Angels have just as much as a right as the star to be present at the Nativity. They are mentioned in all four gospels, as it happens, although Mark only mentions them when Jesus is tempted by the devil, and John has one stirring the waters of the pool of Bethesda, and more appearing at the resurrection. It’s only in Matthew and Luke, then, that they are connected with Christmas.
For Matthew, the angel (which one is not specified) is tasked with communicating with Joseph. When the recently espoused old man found out that his young wife was pregnant, and knew, in the way that you would, that the child was not his, ‘Then Joseph her husband, being a just man, and not willing to make her a public example, was minded to put her away privily. But while he thought on these things, behold, the angel of the Lord appeared unto him in a dream, saying, Joseph, thou son of David, fear not to take unto thee Mary thy wife: for that which is conceived in her is of the Holy Ghost.’ (Matthew 1:19-20). Then after Jesus was born, the angel – or an angel – returns: ‘…the angel of the Lord appeareth to Joseph in a dream, saying, Arise, and take the young child and his mother, and flee into Egypt, and be thou there until I bring thee word: for Herod will seek the young child to destroy him.’ (Matthew 2:13). A third visitation followed some years later: ‘But when Herod was dead, behold, an angel of the Lord appeareth in a dream to Joseph in Egypt, Saying, Arise, and take the young child and his mother, and go into the land of Israel: for they are dead which sought the young child’s life.’ (Matthew 2:19-20). However, what is sometimes assumed to be a fourth visit was not necessarily from an angel. Having been told to return to Israel, there is an intervention to tell him, effectively, that he was going the wrong way… he had already been worried: ‘But when he heard that Archelaus did reign in Judaea in the room of his father Herod, he was afraid to go thither: notwithstanding, being warned of God in a dream, he turned aside into the parts of Galilee’ (Matthew 2:22). While we’re at it, it was not necessarily an angel that told the Magi to avoid Herod, as Matthew again says they were ‘warned of God in a dream‘ (Matthew 2:20). Direct intervention is a posibility.

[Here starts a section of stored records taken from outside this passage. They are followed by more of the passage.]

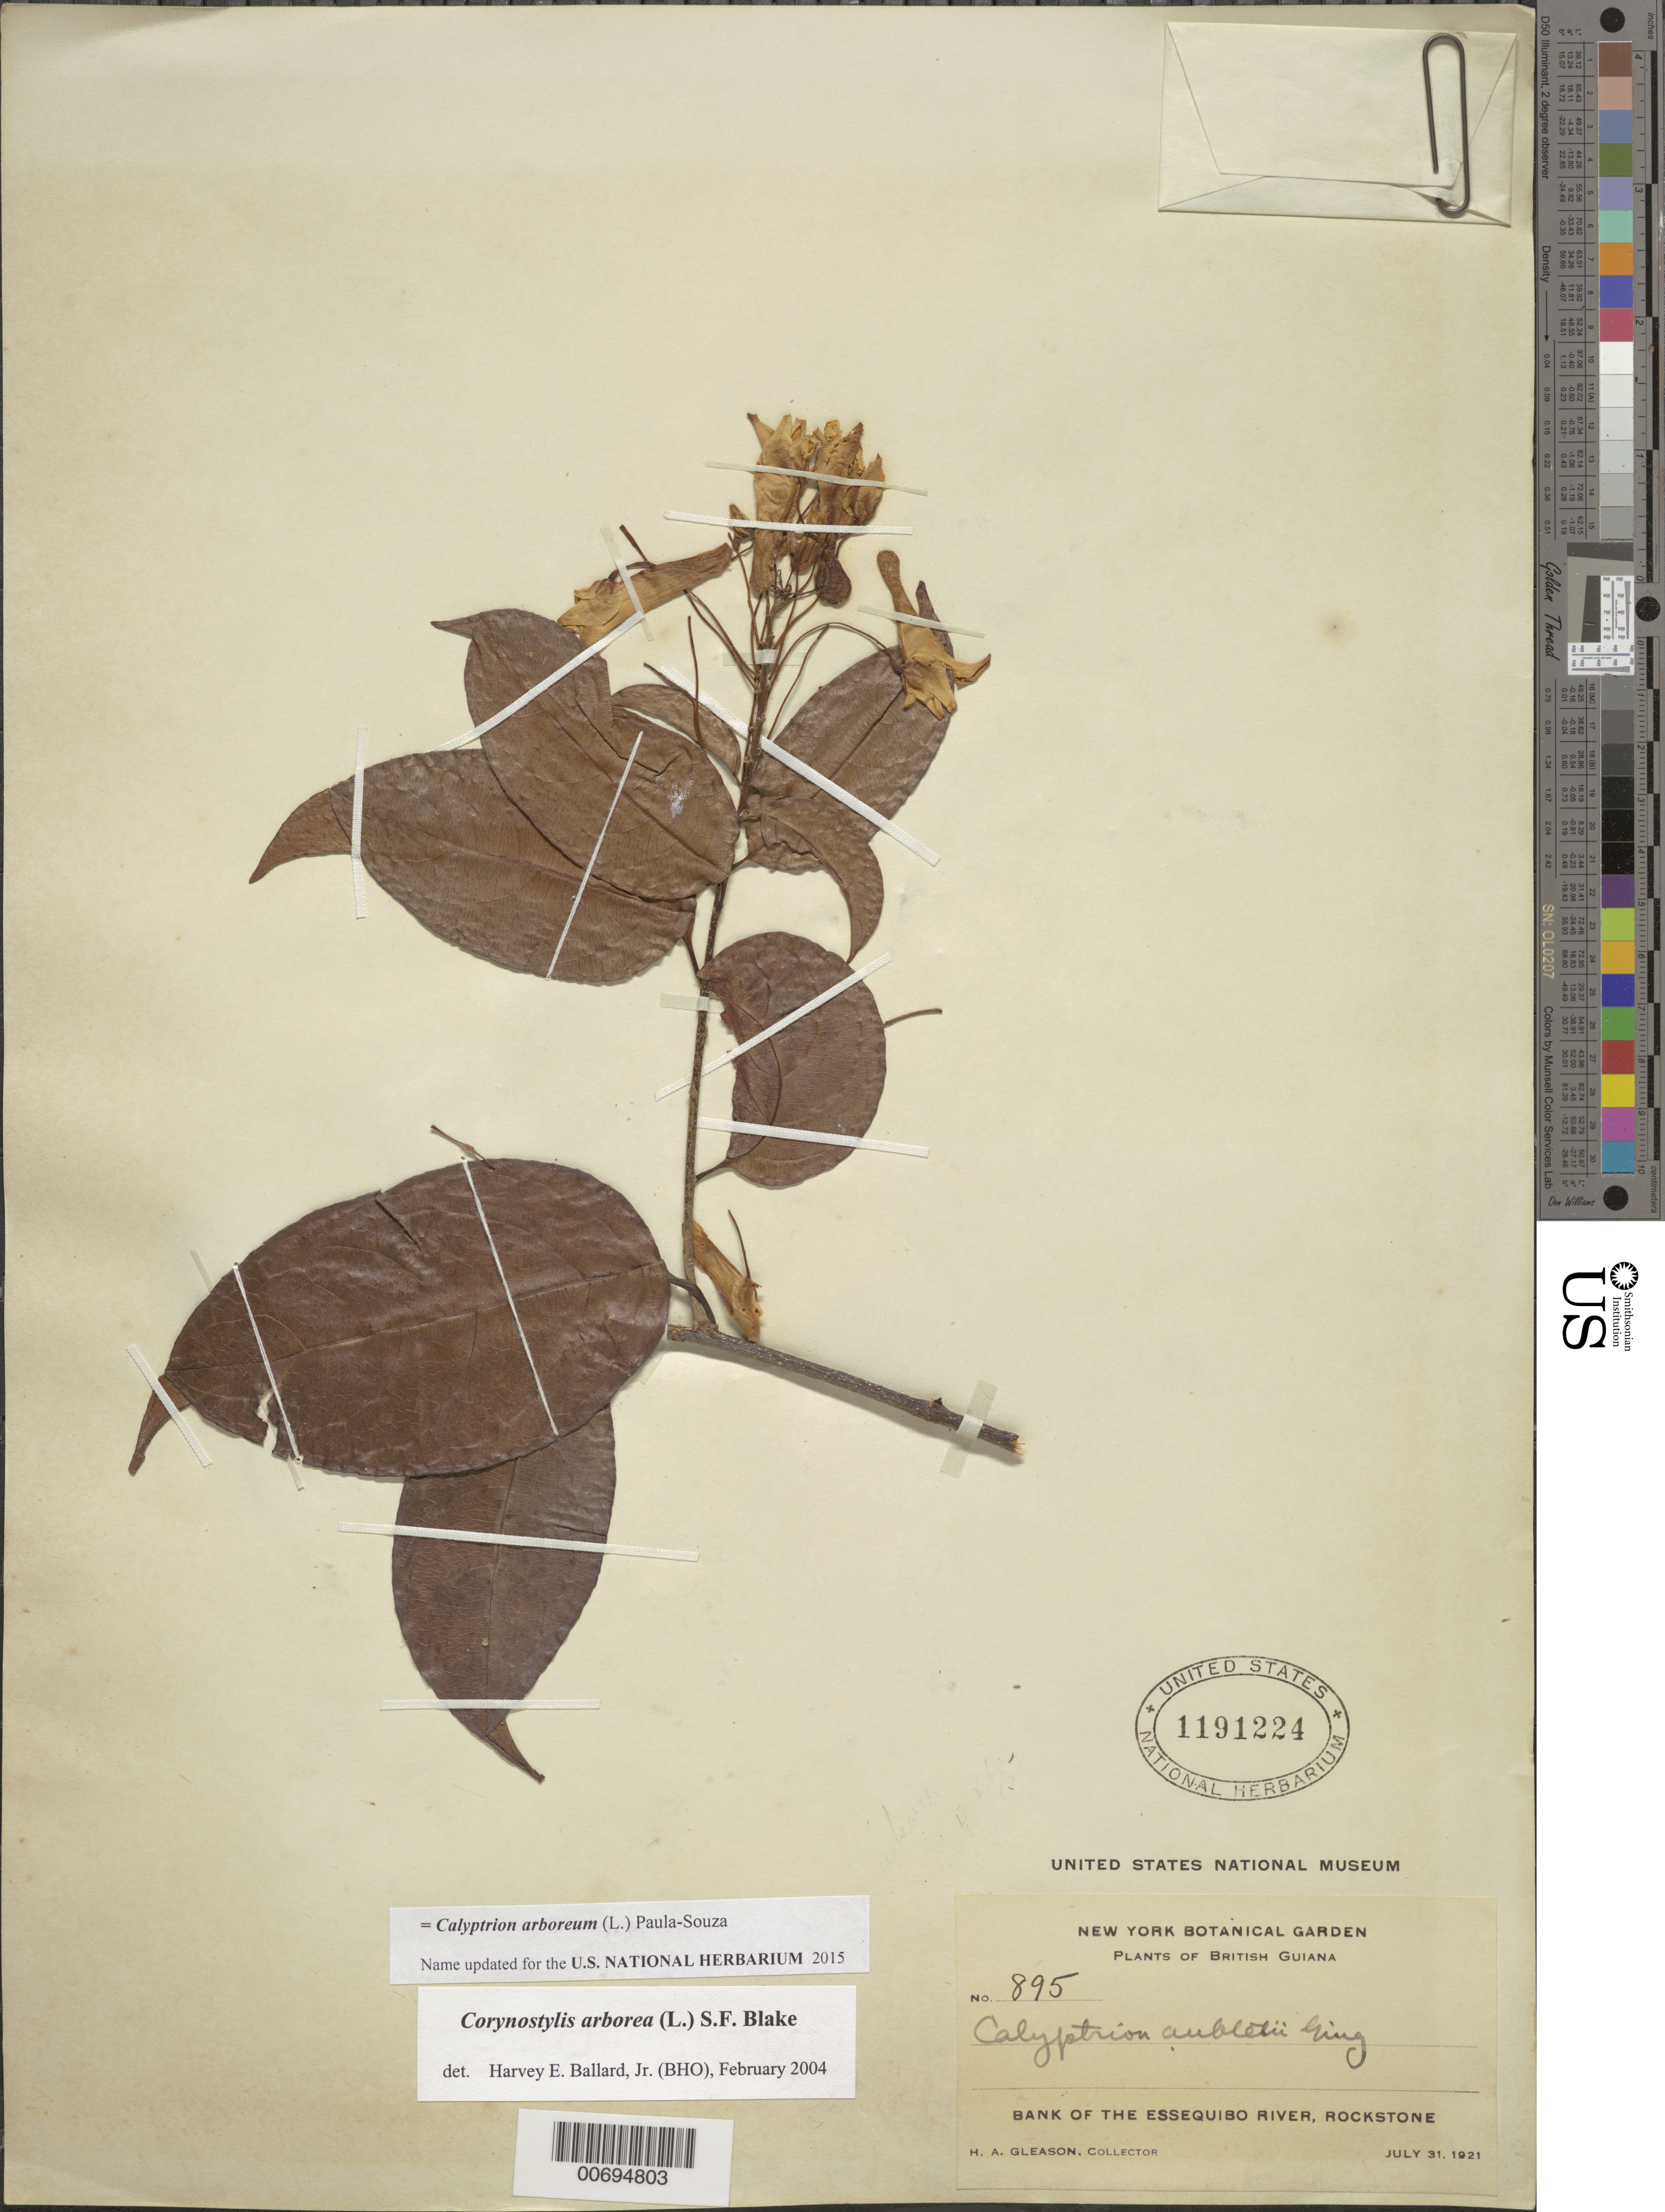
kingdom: Plantae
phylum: Tracheophyta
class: Magnoliopsida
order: Malpighiales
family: Violaceae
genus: Calyptrion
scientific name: Calyptrion arboreum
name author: (L.) Paula-Souza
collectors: H. A. Gleason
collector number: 895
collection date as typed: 31-Jul-21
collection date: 1921-07-31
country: Guyana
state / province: U. Demerara-Berbice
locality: Rockstone, on the Essequibo River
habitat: Riverbank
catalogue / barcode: US 1191224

Notice that Joseph had as many as four dreams. This is surely one of the reasons why he is painted asleep so often – he would have to be, to receive all these divine revelations. And apart from that, he was very old. It doesn’t say so in the bible, but it does in the Golden Legend, written in the 1260s (see Day 31 – The Suitors Praying), and that idea probably came from the Protevangelium, a second century text that didn’t make the final cut, as far as the bible was concerned.
However, Matthew does not mention angels at the Nativity – that is down to Luke. Not only does Luke talk about the angel’s appearance at the Annunciation – nine months before Christmas when the whole thing started – but he is also very specific about the angels at the Nativity, in this passage which you probably know very well, Luke 2: 8-14:
And there were in the same country shepherds abiding in the field, keeping watch over their flock by night. And, lo, the angel of the Lord came upon them, and the glory of the Lord shone round about them: and they were sore afraid. And the angel said unto them, Fear not: for, behold, I bring you good tidings of great joy, which shall be to all people. For unto you is born this day in the city of David a Saviour, which is Christ the Lord. And this shall be a sign unto you; Ye shall find the babe wrapped in swaddling clothes, lying in a manger. And suddenly there was with the angel a multitude of the heavenly host praising God, and saying, Glory to God in the highest, and on earth peace, good will toward men.
Today’s angels are just two of the ‘multitude of the heavenly host’. People usually get the number of angels in this painting wrong, as it happens, and draw conclusions from their miscounting – I’ve done it myself – but more of that another day.
How would an artist know what to paint? We should assume that none of them had ever seen a real angel, after all (I could be wrong, of course). Like most angels painted in the North of Europe in the early 16th Century, it is likely that these were inspired by carved, wooden angels (see, for example, Day 70 – The Annunciation, again). Certainly, the way their long robes fly around them suggests the crisp lines and taut folds that can be created by a skillful chisel, and held up by the tensile strength of wood, rather than flowing fabric fluttering in the wind. While we’re at it, these robes were clearly designed to be flown in: they would be completely impractical for the solid ground. You’d trip over the hems before you’d even taken one step.
The colours are a delight – slightly misty as they are flying at some distance: the artist clearly had an awareness of atmospheric perspective. I particularly like the combination of blue and rose-pink in this detail. Why does everyone think that angels should be in plain white from top to bottom these days? It’s a relatively recent development (sorry, I haven’t researched this one – if you know when ‘white’ became the new ‘glorious’ for angels, please let me know – my guess would be the 19th Century), and I far prefer the rainbow colours of old. Their gestures are also wonderfully expressive – one is in prayer, hands joined at the fingertips, and the other is astonished, hands out in awe at the wonder of the incarnation. God has become a little baby. How beautiful.